Por Aluisio Alves
SÃO PAULO (Reuters) - Num passado recente, sugerir o uso de cartão de crédito para pagar transporte público no Brasil era motivo de piada, dada a conhecida repulsa dos comerciantes contra o uso desse instrumento para transações de pequenos valores devido às elevadas taxas cobradas pelas empresas de meios de pagamentos.
Agora, executivos de empresas do setor esfregam as mãos com o início do uso desses cartões para pagar viagens de ônibus na capital paulista, a ser oficializado nesta quinta-feira, o que alguns executivos da indústria vêem como o potencial propulsor dessa indústria nos chamados micropagamentos.
De fato, o espaço para crescimento é relevante. Nove em cada 10 transações no Brasil com valores abaixo de 10 reais são pagas em dinheiro, segundo dados do Banco Central referentes a 2018.
Mas com a recente guinada na concorrência, que tem derrubado tarifas e estimulado comerciantes a aceitarem cartões para pagamentos de valores nominais cada vez menores, e o crescente uso de tecnologias, como as de pagamento por aproximação, que dão ganhos de escala nos custos transacionais, o interesse do setor por operações de valor unitário baixo tem crescido rápido.

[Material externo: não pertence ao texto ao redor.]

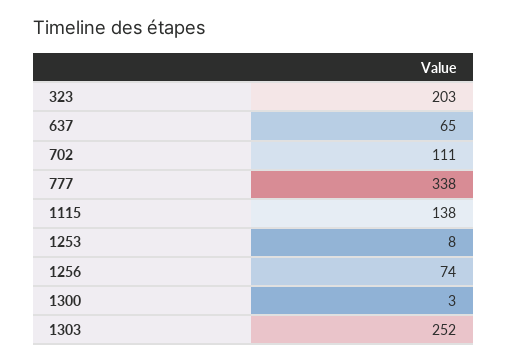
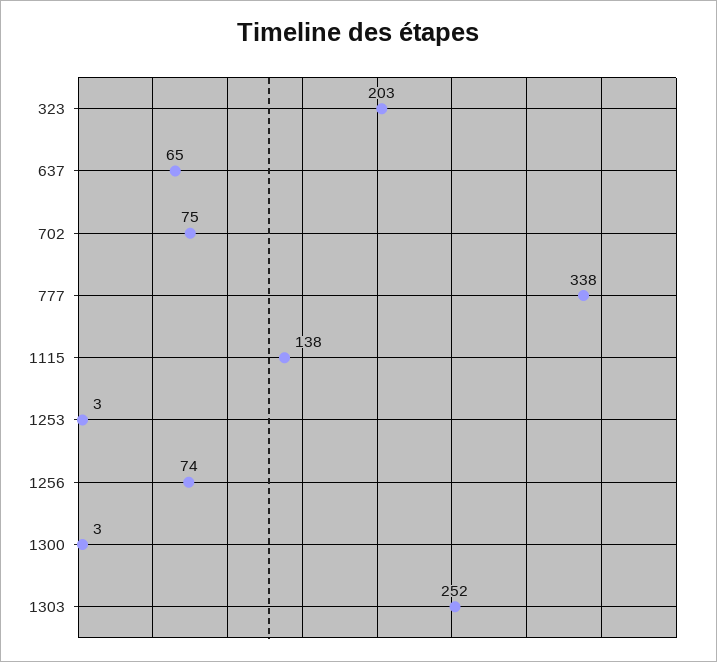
  {
    "323": 203,
    "637": 65,
-   "702": 111,
+   "702": 75,
    "777": 338,
    "1115": 138,
-   "1253": 8,
+   "1253": 3,
    "1256": 74,
    "1300": 3,
    "1303": 252
  }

A expectativa de executivos da indústria é de que a adesão da maior cidade da América Latina no uso do pagamento eletrônico do transporte público seja um trampolim para a popularização dos cartões para pagar valores menores.

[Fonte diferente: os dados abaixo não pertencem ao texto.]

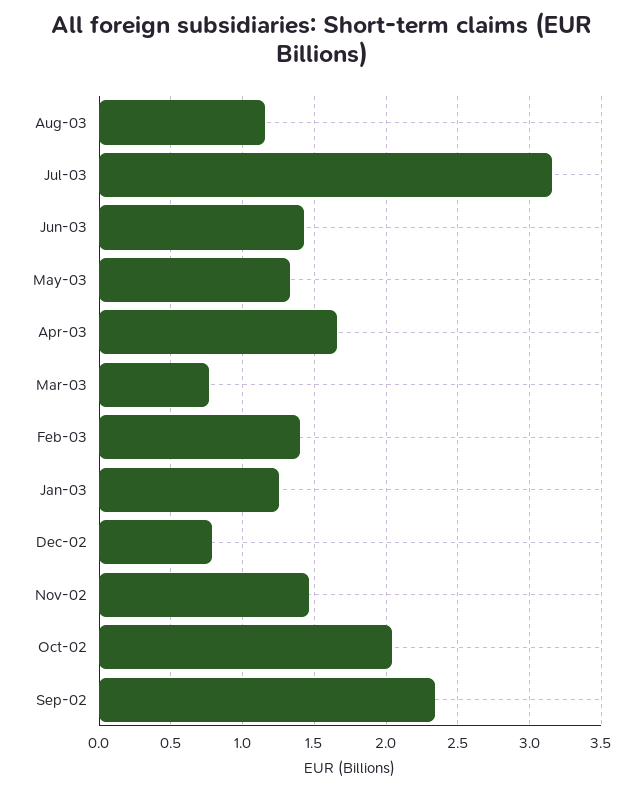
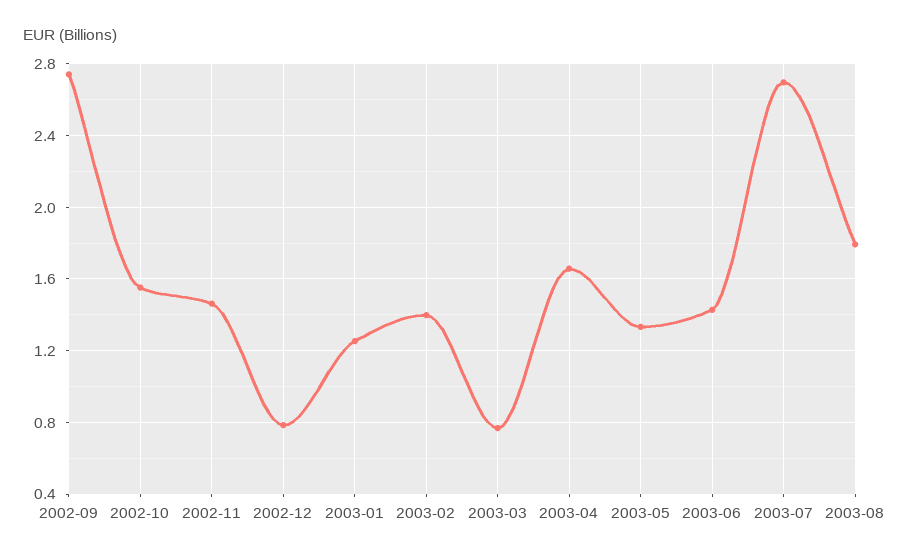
  {
-   "Aug-03": 1.15,
+   "Aug-03": 1.8,
-   "Jul-03": 3.15,
+   "Jul-03": 2.7,
    "Jun-03": 1.45,
    "May-03": 1.35,
    "Apr-03": 1.65,
    "Mar-03": 0.75,
    "Feb-03": 1.4,
    "Jan-03": 1.25,
    "Dec-02": 0.8,
    "Nov-02": 1.45,
-   "Oct-02": 2.05,
+   "Oct-02": 1.55,
-   "Sep-02": 2.35
+   "Sep-02": 2.75
  }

"Seria uma prévia do potencial desse mercado no Brasil", diz Carlos Netto, presidente da Matera, empresa de soluções tecnológicas para fintechs.
É verdade que o uso de cartões na mobilidade urbana já tem sido testado há três anos no país, incluindo algumas capitais. Só no Rio de Janeiro, uma parceria nesse modelo envolvendo Cielo e Visa para o metrô da capital fluminense já teve cerca de 300 mil transações desde abril, mesmo num piloto.
Mas os números superlativos da capital paulista aguçam a cobiça dessa indústria. Segundo a Secretaria Municipal de Mobilidade e Transportes de São Paulo, só em agosto o sistema de ônibus urbanos da capital transportou 232,7 milhões de passageiros.
Só o pagamento de ônibus urbano em São Paulo, a 4,30 reais por viagem, movimenta cerca de 12 bilhões de reais por ano. Uma tarifa média pouco acima de 2% de MDR, a taxa que as adquirentes cobram dos lojistas, representaria uma receita ao redor de 250 milhões de reais.
Esse bolo será dividido entre as bandeiras Mastercard e Visa, as adquirentes Cielo (SA:CIEL3) e Stone (NASDAQ:STNE), que participarão do convênio com a prefeitura paulistana, além das companhias de bilhetagem eletrônica Prodata, Digicom e Empresa 1, segundo uma fonte a par do assunto.
Em nível nacional, a estimativa de analistas é que a mobilidade urbana geral movimente cerca de 40 bilhões de reais por ano, o que representaria receitas potenciais de 1 bilhão de reais para os pagamentos eletrônicos.
Para Netto, da Matera, porém, essa indústria pode estar chegando tarde, uma vez que tende a enfrentar em breve a competição do pagamento com QR Code, por meio de telefones celulares.
"O QR Code tende a ganhar expressão a partir do ano que vem, quando entrar em vigor o pagamento instantâneo, e tem vantagem sobre o NFC porque o usuário só precisa ter o celular, mesmo que não tenha cartão de crédito", disse.